* **Tarefa a realizar**
Dê continuidade ao trecho sobre o implante valvar aórtico por via transcava, começando logo após a última frase apresentada.

* **Trecho do texto**
-=-=-=-=-
Greenbaum et al[11], em 2016 deram a conhecer um estudo observacional com 100 pacientes que foram submetidos ao implante valvar aórtico por via transcava. O acesso vascular foi bem-sucedido em 99 de 100 sujeitos e o sucesso com o dispositivo de oclusão (AmplatzerTM) foi de 98/99. Um dos casos requereu implante de stent recoberto. A sobrevida após a alta hospitalar foi de 96% e a sobrevida em 30 dias foi de 92%. As complicações vasculares maiores associadas ao acesso foram de 13%. A média de estadia hospitalar foi de 4 dias.
-=-=-=-=-
Itens do conjunto de dados
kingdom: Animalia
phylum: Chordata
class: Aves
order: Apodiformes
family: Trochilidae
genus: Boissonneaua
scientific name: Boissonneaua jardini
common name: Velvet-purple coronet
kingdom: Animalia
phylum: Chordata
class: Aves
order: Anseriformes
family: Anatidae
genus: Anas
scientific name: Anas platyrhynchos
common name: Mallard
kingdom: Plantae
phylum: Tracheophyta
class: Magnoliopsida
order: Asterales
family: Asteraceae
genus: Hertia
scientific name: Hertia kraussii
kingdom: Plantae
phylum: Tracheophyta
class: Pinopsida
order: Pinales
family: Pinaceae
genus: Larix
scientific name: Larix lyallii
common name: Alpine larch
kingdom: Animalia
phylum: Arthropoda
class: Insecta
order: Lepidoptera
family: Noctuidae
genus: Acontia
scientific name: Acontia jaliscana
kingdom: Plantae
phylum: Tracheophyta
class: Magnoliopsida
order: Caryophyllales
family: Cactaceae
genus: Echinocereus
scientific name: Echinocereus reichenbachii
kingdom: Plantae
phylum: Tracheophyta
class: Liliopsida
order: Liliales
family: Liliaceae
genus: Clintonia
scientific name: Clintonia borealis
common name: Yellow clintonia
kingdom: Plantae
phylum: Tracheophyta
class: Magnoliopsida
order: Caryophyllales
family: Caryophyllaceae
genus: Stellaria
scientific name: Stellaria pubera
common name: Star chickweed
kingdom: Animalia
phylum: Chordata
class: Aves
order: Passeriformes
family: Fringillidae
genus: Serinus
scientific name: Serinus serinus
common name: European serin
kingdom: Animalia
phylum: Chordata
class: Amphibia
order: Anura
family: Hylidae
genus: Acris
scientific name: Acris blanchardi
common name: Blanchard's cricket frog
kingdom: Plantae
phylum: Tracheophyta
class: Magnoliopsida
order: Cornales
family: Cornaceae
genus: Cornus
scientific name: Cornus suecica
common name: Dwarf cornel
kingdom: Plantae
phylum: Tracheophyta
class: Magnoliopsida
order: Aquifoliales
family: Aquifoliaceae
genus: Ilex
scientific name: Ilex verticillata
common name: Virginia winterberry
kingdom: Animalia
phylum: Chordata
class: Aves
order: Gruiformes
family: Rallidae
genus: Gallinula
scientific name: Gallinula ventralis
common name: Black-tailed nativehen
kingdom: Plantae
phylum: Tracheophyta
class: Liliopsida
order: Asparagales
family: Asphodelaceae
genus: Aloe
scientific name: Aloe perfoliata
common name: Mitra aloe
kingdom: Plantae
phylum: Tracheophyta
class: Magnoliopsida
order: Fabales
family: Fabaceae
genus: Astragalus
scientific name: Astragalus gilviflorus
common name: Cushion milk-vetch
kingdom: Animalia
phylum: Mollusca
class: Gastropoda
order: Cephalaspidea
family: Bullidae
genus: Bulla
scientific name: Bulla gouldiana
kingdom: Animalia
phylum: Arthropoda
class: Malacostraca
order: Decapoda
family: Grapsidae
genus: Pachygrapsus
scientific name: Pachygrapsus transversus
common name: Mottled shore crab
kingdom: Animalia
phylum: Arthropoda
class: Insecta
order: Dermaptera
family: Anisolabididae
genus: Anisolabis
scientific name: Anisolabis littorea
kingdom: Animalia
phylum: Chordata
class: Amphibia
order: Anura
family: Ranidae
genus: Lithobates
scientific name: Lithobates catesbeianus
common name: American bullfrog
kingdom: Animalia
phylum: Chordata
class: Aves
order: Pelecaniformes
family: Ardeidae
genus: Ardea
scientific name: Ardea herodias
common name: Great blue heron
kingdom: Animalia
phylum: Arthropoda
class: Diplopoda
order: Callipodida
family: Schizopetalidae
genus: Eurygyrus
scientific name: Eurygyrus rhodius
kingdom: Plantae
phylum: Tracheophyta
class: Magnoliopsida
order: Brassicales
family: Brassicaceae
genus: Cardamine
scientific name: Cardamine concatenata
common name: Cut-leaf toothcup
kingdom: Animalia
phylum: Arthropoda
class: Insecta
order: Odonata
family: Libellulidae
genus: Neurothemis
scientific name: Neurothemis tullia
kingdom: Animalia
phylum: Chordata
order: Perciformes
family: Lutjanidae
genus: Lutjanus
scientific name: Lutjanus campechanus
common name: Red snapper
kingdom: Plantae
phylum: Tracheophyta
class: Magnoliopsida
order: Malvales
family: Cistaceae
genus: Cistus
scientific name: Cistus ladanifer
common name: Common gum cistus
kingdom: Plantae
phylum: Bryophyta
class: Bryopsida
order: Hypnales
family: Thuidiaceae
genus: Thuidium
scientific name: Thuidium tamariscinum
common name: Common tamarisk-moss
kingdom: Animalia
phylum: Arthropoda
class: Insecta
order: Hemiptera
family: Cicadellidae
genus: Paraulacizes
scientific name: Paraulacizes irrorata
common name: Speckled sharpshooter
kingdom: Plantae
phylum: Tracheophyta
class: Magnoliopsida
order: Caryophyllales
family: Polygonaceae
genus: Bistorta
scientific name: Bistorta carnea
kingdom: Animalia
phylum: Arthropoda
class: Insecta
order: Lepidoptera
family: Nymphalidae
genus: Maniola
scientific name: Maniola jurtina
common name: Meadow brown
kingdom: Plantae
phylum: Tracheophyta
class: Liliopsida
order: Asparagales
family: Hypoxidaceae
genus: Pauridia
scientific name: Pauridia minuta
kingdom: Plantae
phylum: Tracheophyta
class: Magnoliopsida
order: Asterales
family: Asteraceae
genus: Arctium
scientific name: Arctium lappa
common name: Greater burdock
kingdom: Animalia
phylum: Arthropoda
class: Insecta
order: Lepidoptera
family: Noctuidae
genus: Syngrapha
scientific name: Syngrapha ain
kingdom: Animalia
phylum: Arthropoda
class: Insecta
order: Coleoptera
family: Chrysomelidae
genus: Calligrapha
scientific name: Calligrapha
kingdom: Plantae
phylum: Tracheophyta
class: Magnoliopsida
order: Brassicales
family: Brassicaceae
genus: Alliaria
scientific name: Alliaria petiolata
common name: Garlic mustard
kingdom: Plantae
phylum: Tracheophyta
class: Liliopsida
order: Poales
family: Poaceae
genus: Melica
-=-=-=-=-
* **Resposta escrita**
Pode-se concluir que a via de acesso transcava para implante percutâneo da valva aórtica é uma alternativa que exige uma adequada planificação do procedimento e que é possível realizá-lo em pacientes com risco proibitivo ou alto para cirurgia convencional por presença de contraindicações ou por múltiplas comorbidades e deficientes acessos vasculares convencionais e alternativos. A complicação mais temida associada ao procedimento é o sangramento retroperitoneal que pode ocorrer em ao redor de 1 a 2% dos casos.
PASSO A PASSO
Para escolher a via trancava é necessário fazer uma tomografia multicorte (TC) de tórax e abdómen que permita avaliar as artérias subclávias, aorta, ilíacas e femorais, a relação aorto-cava e identificar o ponto mais indicado para realizar a punção cava.
Lederman et al. sugerem que se deve escolher o ponto onde houver menor quantidade de cálcio, sem estruturas interpostas (intestino). Deve-se realizar a punção a uma distância prudente da artéria renal, da veia renal, dos vasos mesentéricos e da bifurcação aortoilíaca, para o caso de ser necessário o uso de stent recoberto. A figura 1 resume as recomendações para a escolha do ponto de punção[10].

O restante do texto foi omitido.